*** Block opens ***

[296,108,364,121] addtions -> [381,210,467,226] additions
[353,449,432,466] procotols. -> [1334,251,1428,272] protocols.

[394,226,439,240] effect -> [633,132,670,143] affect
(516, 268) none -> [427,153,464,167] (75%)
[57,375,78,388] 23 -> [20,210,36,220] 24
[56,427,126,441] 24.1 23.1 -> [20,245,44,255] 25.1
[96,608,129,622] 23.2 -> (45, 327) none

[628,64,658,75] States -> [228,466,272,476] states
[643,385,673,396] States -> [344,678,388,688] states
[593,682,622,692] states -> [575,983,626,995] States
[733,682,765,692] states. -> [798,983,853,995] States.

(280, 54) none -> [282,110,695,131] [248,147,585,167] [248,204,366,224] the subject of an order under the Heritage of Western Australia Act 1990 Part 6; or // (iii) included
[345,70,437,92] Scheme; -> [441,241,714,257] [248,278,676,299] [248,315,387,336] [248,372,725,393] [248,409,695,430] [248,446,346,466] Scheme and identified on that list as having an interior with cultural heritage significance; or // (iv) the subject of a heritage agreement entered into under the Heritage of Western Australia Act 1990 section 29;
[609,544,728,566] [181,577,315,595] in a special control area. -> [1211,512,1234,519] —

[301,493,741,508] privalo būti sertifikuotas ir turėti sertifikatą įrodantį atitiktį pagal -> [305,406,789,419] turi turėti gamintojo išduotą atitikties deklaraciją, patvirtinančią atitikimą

*** Block closes ***

The task:
The reply should restate the records above in full, character for character.

Answer area:
[296,108,364,121] addtions -> [381,210,467,226] additions
[353,449,432,466] procotols. -> [1334,251,1428,272] protocols.

[394,226,439,240] effect -> [633,132,670,143] affect
(516, 268) none -> [427,153,464,167] (75%)
[57,375,78,388] 23 -> [20,210,36,220] 24
[56,427,126,441] 24.1 23.1 -> [20,245,44,255] 25.1
[96,608,129,622] 23.2 -> (45, 327) none

[628,64,658,75] States -> [228,466,272,476] states
[643,385,673,396] States -> [344,678,388,688] states
[593,682,622,692] states -> [575,983,626,995] States
[733,682,765,692] states. -> [798,983,853,995] States.

(280, 54) none -> [282,110,695,131] [248,147,585,167] [248,204,366,224] the subject of an order under the Heritage of Western Australia Act 1990 Part 6; or // (iii) included
[345,70,437,92] Scheme; -> [441,241,714,257] [248,278,676,299] [248,315,387,336] [248,372,725,393] [248,409,695,430] [248,446,346,466] Scheme and identified on that list as having an interior with cultural heritage significance; or // (iv) the subject of a heritage agreement entered into under the Heritage of Western Australia Act 1990 section 29;
[609,544,728,566] [181,577,315,595] in a special control area. -> [1211,512,1234,519] —

[301,493,741,508] privalo būti sertifikuotas ir turėti sertifikatą įrodantį atitiktį pagal -> [305,406,789,419] turi turėti gamintojo išduotą atitikties deklaraciją, patvirtinančią atitikimą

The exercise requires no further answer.